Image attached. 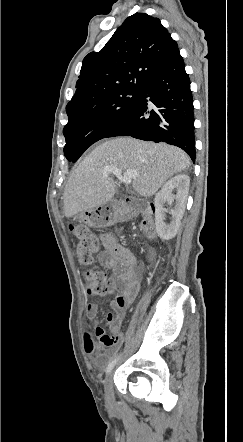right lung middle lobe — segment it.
I'll return each instance as SVG.
<instances>
[{
  "label": "right lung middle lobe",
  "instance_id": "obj_1",
  "mask_svg": "<svg viewBox=\"0 0 243 442\" xmlns=\"http://www.w3.org/2000/svg\"><path fill=\"white\" fill-rule=\"evenodd\" d=\"M140 91L122 92L106 98L96 106L68 117L63 129L66 138L64 154L76 162L93 143L103 139L118 122L126 117Z\"/></svg>",
  "mask_w": 243,
  "mask_h": 442
}]
</instances>
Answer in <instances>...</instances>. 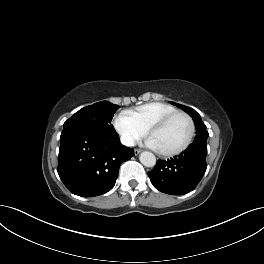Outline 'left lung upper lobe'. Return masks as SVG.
<instances>
[{
    "instance_id": "5c2ea615",
    "label": "left lung upper lobe",
    "mask_w": 264,
    "mask_h": 264,
    "mask_svg": "<svg viewBox=\"0 0 264 264\" xmlns=\"http://www.w3.org/2000/svg\"><path fill=\"white\" fill-rule=\"evenodd\" d=\"M172 104L181 108L185 112H187L194 120L196 126V136L193 143H203L206 144L207 138L209 136L208 131L206 130V125L202 122L200 115L193 109L175 102Z\"/></svg>"
}]
</instances>
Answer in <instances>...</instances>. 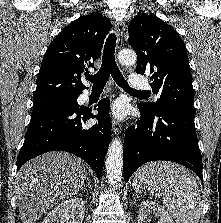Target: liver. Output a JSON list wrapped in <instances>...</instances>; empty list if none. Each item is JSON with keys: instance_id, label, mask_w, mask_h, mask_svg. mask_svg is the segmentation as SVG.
<instances>
[{"instance_id": "liver-1", "label": "liver", "mask_w": 221, "mask_h": 223, "mask_svg": "<svg viewBox=\"0 0 221 223\" xmlns=\"http://www.w3.org/2000/svg\"><path fill=\"white\" fill-rule=\"evenodd\" d=\"M86 179L84 162L66 152H48L25 163L15 179L22 222L35 223L47 210L76 195Z\"/></svg>"}]
</instances>
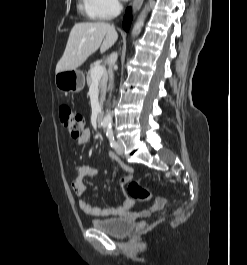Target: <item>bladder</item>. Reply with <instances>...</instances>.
<instances>
[{
  "label": "bladder",
  "instance_id": "obj_1",
  "mask_svg": "<svg viewBox=\"0 0 247 265\" xmlns=\"http://www.w3.org/2000/svg\"><path fill=\"white\" fill-rule=\"evenodd\" d=\"M93 228L116 238H125L131 234L136 225L124 218L93 219L90 221Z\"/></svg>",
  "mask_w": 247,
  "mask_h": 265
}]
</instances>
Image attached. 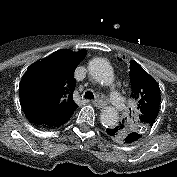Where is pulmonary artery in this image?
<instances>
[{
	"instance_id": "1",
	"label": "pulmonary artery",
	"mask_w": 177,
	"mask_h": 177,
	"mask_svg": "<svg viewBox=\"0 0 177 177\" xmlns=\"http://www.w3.org/2000/svg\"><path fill=\"white\" fill-rule=\"evenodd\" d=\"M109 98L111 103L114 105V107L118 110H122L124 108V101L122 98L119 96L118 91L116 90L114 85L110 86L109 90Z\"/></svg>"
}]
</instances>
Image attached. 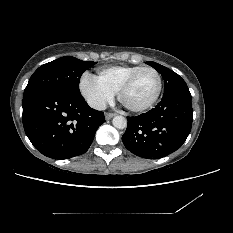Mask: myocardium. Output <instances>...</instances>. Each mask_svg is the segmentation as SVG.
Masks as SVG:
<instances>
[{
	"label": "myocardium",
	"instance_id": "obj_1",
	"mask_svg": "<svg viewBox=\"0 0 233 233\" xmlns=\"http://www.w3.org/2000/svg\"><path fill=\"white\" fill-rule=\"evenodd\" d=\"M146 71H152L156 74L157 77V89H156V93L153 96V98L148 101L146 104L139 106V107H131V106H127L123 103V96L125 94V92L134 84V82L137 80V78L143 74ZM162 91V77L160 72L154 68V67H143L140 70L134 72L133 74H131L125 81L124 83L120 86V88L117 91V98L119 100V102L121 103V105L128 111L130 112H134V113H138V112H143L146 111L148 109H150L159 99L160 94Z\"/></svg>",
	"mask_w": 233,
	"mask_h": 233
}]
</instances>
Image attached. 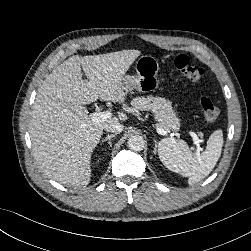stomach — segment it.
I'll use <instances>...</instances> for the list:
<instances>
[{
  "label": "stomach",
  "instance_id": "stomach-1",
  "mask_svg": "<svg viewBox=\"0 0 251 251\" xmlns=\"http://www.w3.org/2000/svg\"><path fill=\"white\" fill-rule=\"evenodd\" d=\"M136 74L122 78L121 88L124 93L138 90L142 93L155 91L158 87V60L151 55H142L135 63Z\"/></svg>",
  "mask_w": 251,
  "mask_h": 251
}]
</instances>
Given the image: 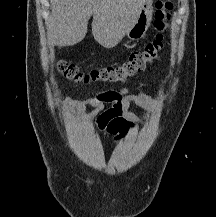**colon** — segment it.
I'll use <instances>...</instances> for the list:
<instances>
[{
	"label": "colon",
	"instance_id": "obj_1",
	"mask_svg": "<svg viewBox=\"0 0 216 217\" xmlns=\"http://www.w3.org/2000/svg\"><path fill=\"white\" fill-rule=\"evenodd\" d=\"M172 0H158L154 16V26L157 30L155 39L142 50L134 51L128 59L117 65L106 66L89 72H82L76 65L65 60H59L57 68L66 78L82 83L123 82L141 72L147 65L158 60L165 46L164 32L167 30L171 19ZM128 123L119 121L110 127V131L124 134ZM118 136V137H119Z\"/></svg>",
	"mask_w": 216,
	"mask_h": 217
}]
</instances>
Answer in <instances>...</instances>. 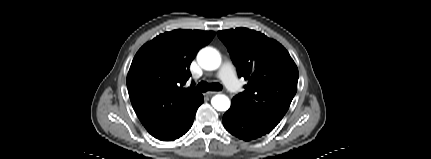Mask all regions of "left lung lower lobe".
I'll list each match as a JSON object with an SVG mask.
<instances>
[{"label":"left lung lower lobe","mask_w":431,"mask_h":159,"mask_svg":"<svg viewBox=\"0 0 431 159\" xmlns=\"http://www.w3.org/2000/svg\"><path fill=\"white\" fill-rule=\"evenodd\" d=\"M279 122L269 116L251 112L234 100L223 116L226 130L245 141L262 137L272 131Z\"/></svg>","instance_id":"obj_1"}]
</instances>
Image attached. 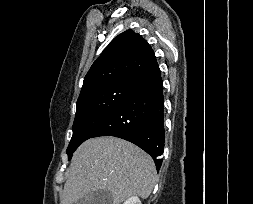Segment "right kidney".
<instances>
[{"label": "right kidney", "mask_w": 253, "mask_h": 204, "mask_svg": "<svg viewBox=\"0 0 253 204\" xmlns=\"http://www.w3.org/2000/svg\"><path fill=\"white\" fill-rule=\"evenodd\" d=\"M123 204H141V201L137 196L128 198Z\"/></svg>", "instance_id": "ca27d5eb"}]
</instances>
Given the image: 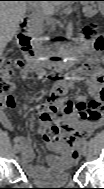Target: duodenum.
<instances>
[{"label": "duodenum", "mask_w": 104, "mask_h": 189, "mask_svg": "<svg viewBox=\"0 0 104 189\" xmlns=\"http://www.w3.org/2000/svg\"><path fill=\"white\" fill-rule=\"evenodd\" d=\"M33 27L34 19L26 18L23 21V28L18 36V45L27 57L29 67L37 74H42L43 62H41L37 57ZM80 52H82V50H80Z\"/></svg>", "instance_id": "obj_1"}]
</instances>
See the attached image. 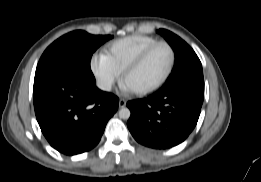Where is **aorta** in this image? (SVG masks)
Returning <instances> with one entry per match:
<instances>
[{
	"label": "aorta",
	"mask_w": 261,
	"mask_h": 182,
	"mask_svg": "<svg viewBox=\"0 0 261 182\" xmlns=\"http://www.w3.org/2000/svg\"><path fill=\"white\" fill-rule=\"evenodd\" d=\"M130 115H131V112L128 108H121L119 110V117L121 119H129Z\"/></svg>",
	"instance_id": "762f6f07"
}]
</instances>
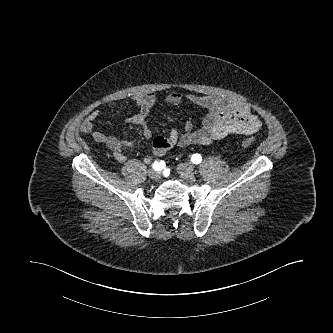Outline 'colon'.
I'll list each match as a JSON object with an SVG mask.
<instances>
[{"label": "colon", "mask_w": 333, "mask_h": 333, "mask_svg": "<svg viewBox=\"0 0 333 333\" xmlns=\"http://www.w3.org/2000/svg\"><path fill=\"white\" fill-rule=\"evenodd\" d=\"M252 144H253V141L251 139H249V138L244 139V140L241 141V146L243 148H249V147L252 146Z\"/></svg>", "instance_id": "1"}]
</instances>
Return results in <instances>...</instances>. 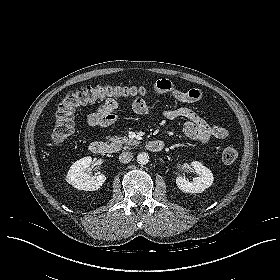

■ Stated exercise ■
Format the items from the line containing "Outline 'colon'." through the end of the items as a numbered list, one line per number, with blank lines omitted. Leave out the pictures.

■ Solved exercise ■
1. Outline 'colon'.
2. I'll list each match as a JSON object with an SVG mask.
3. <instances>
4. [{"label": "colon", "mask_w": 333, "mask_h": 333, "mask_svg": "<svg viewBox=\"0 0 333 333\" xmlns=\"http://www.w3.org/2000/svg\"><path fill=\"white\" fill-rule=\"evenodd\" d=\"M252 144H253V141L251 139H249V138L244 139V140L241 141V146L243 148H249V147L252 146Z\"/></svg>", "instance_id": "1"}]
5. </instances>
6. Return results in <instances>...</instances>. 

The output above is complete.